● YOUR OBJECTIVE:
State how many lines in the rows below contain the string "producer", matching case exactly. Give only the number.

Collected data:
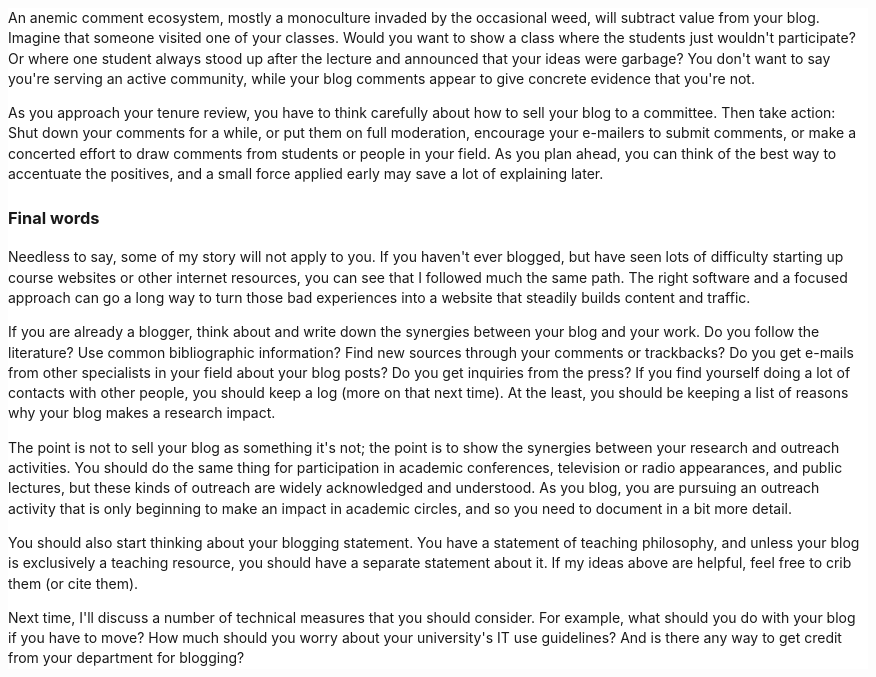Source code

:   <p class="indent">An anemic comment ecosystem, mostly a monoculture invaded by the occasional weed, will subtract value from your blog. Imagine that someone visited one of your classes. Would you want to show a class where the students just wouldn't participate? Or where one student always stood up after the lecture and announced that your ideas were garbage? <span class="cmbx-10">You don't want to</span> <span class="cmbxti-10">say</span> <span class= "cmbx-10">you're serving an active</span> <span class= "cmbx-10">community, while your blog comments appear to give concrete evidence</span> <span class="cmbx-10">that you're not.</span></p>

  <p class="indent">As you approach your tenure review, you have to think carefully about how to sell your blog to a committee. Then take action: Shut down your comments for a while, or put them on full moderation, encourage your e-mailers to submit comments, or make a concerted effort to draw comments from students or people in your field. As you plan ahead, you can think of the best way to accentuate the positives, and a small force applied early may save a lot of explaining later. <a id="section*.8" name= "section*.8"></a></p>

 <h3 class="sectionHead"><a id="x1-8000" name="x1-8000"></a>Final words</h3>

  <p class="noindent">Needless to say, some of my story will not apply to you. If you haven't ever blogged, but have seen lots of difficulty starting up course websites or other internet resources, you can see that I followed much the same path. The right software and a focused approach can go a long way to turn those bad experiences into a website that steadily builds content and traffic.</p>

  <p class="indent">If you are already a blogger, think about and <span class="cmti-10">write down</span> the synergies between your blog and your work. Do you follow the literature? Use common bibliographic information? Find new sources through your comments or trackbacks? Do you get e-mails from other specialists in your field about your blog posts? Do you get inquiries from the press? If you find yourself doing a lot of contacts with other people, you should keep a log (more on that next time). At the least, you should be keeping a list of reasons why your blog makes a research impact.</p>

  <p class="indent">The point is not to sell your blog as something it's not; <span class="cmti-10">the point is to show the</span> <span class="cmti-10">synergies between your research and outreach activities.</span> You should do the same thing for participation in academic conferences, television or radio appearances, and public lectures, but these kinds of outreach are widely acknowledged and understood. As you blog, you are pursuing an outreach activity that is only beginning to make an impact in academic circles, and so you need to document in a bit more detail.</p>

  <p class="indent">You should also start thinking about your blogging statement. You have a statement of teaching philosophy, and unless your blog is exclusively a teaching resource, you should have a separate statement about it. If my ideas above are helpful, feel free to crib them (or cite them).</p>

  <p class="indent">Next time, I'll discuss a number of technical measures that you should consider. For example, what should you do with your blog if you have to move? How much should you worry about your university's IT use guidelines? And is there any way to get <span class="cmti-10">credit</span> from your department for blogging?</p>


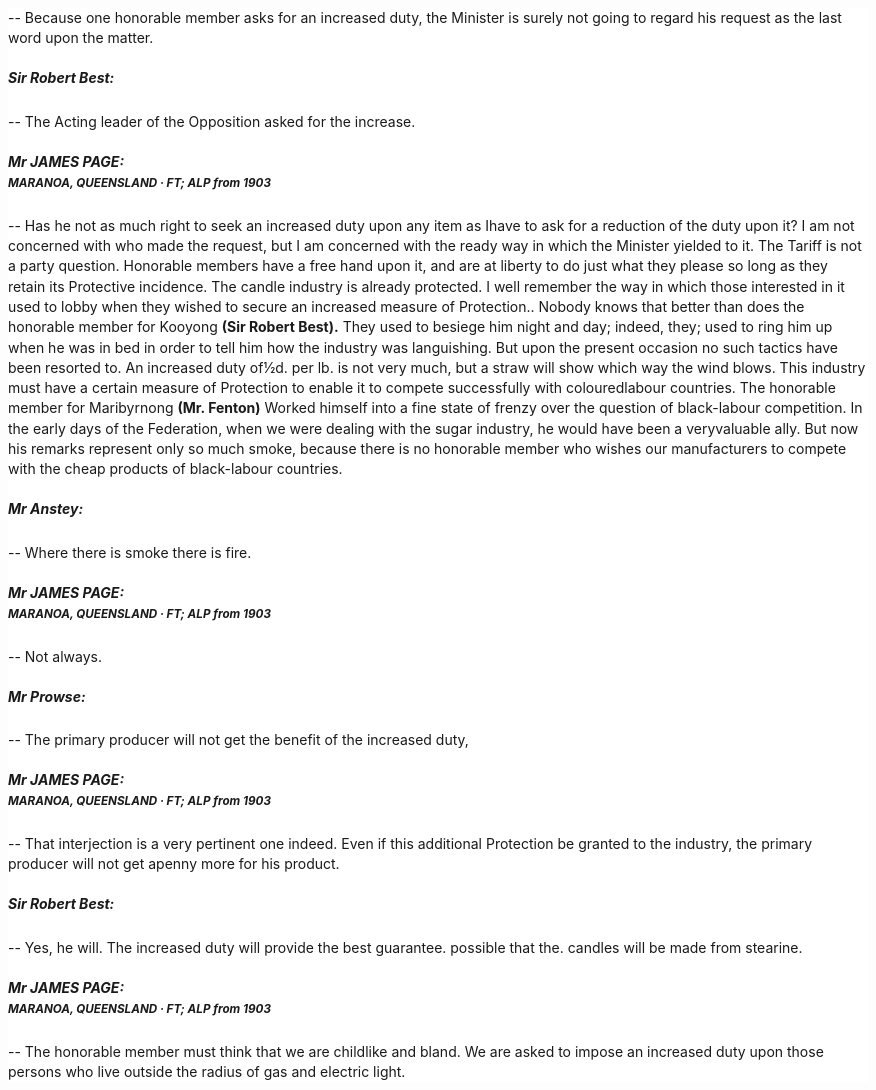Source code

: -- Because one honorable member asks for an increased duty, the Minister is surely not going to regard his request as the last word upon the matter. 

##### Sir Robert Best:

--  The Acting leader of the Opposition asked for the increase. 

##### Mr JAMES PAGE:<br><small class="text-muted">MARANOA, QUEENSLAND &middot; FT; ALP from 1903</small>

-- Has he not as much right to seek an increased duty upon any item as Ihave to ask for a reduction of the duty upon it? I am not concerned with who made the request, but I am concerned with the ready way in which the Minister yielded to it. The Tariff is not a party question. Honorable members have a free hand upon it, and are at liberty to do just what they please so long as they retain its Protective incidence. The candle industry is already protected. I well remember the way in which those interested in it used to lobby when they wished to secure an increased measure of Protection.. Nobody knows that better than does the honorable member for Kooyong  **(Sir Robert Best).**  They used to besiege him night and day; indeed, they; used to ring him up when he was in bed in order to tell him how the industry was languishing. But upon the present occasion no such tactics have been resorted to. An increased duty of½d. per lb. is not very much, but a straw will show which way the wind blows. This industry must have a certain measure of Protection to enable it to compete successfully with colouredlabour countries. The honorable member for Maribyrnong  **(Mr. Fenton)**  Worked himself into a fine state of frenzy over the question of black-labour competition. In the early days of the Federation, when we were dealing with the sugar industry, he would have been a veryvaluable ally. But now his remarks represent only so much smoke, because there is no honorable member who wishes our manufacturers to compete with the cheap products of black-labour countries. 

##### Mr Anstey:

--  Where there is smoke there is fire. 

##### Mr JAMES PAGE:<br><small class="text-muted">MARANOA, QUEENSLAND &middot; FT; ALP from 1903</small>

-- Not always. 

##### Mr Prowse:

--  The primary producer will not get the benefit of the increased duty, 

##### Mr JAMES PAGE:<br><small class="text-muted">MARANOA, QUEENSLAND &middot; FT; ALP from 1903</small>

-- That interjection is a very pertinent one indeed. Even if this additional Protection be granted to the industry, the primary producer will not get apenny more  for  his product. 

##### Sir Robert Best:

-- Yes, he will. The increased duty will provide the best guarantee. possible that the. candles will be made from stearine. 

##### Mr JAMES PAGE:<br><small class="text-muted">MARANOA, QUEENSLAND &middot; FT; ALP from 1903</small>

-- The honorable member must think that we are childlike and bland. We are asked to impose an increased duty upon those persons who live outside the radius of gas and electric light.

● RESPONSE FOR THIS EXERCISE:
2